- Born: 1965 (age 60–61) Aberdeen, Scotland
- Education: Robert Gordon University
- Known for: Work in aqueous supramolecular chemistry
- Awards: Fellow of the Royal Society of Chemistry (2018)
- Scientific career
- Fields: Chemistry
- Workplaces: Tulane University, University of New Orleans, University of Texas at Austin, Wuhan University of Science and Technology
- Doctoral advisor: Philip J. Cox and Steve M. MacManus

= Bruce C. Gibb =

Scottish chemist

Bruce C. Gibb (born 1965 in Aberdeen, Scotland) is a professor of chemistry at Tulane University. He is notable for his work in aqueous supramolecular chemistry, with particular emphasis on self-assembly leading to compartmentalization, and contributing to fundamental understandings of the hydrophobic effect and Hofmeister effect (e.g. protein solubility in the presence of various salts)
Bruce C. Gibb received both his B.Sc. (1987) and Ph.D. degrees (1992) from Robert Gordon University. His Ph.D. Synthesis and Structural Examination of 3a,5-cyclo-5a-Androstane Steroids was carried out under the direction of Philip J. Cox and Steve M. MacManus. He accepted a gratis appointment as a post-doctoral researcher with John Sherman at the University of British Columbia (UBC) in 1993 where he "discovered" his interest in supramolecular chemistry. He worked at UBC through 1994, and subsequently as a post-doctoral researcher with James Canary at New York University from 1994-1996.

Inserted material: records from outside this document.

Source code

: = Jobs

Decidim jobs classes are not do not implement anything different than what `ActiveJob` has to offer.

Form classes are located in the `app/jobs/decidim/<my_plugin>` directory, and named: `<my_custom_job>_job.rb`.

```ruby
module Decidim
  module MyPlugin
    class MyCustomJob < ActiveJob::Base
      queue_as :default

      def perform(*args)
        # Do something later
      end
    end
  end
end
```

Gibb began his independent career in August 1996 at the University of New Orleans. He was then promoted to associate professor with tenure in 2002 and full professor in 2005. He was temporarily displaced to the University of Texas at Austin (UT Austin) following hurricane Katrina into space provide by Eric V. Anslyn and Jonathan Sessler. He was appointed University Research Professor in 2007. In early 2012, he moved to Tulane University and from 2015-2017 was a visiting professor and Chair Professor of Chutian Scholars Program at Wuhan University of Science and Technology.

Gibb is co-editor-in-chief of Supramolecular Chemistry, and has been a regular contributor of thesis articles to Nature Chemistry since 2009. Since 2015, beginning with SAMPL5, Gibb's research group has contributed experimental data to the SAMPL Challenge, pertaining to host molecules octa-acid and tetra-endo-methyl octa-acid.

Gibb has authored or co-authored over 100 publications. Gibb is a member of the international advisory board for the International Symposium on Macrocyclic and Supramolecular Chemistry (ISMSC) since 2015 and was elected a Fellow of the Royal Society of Chemistry in 2018.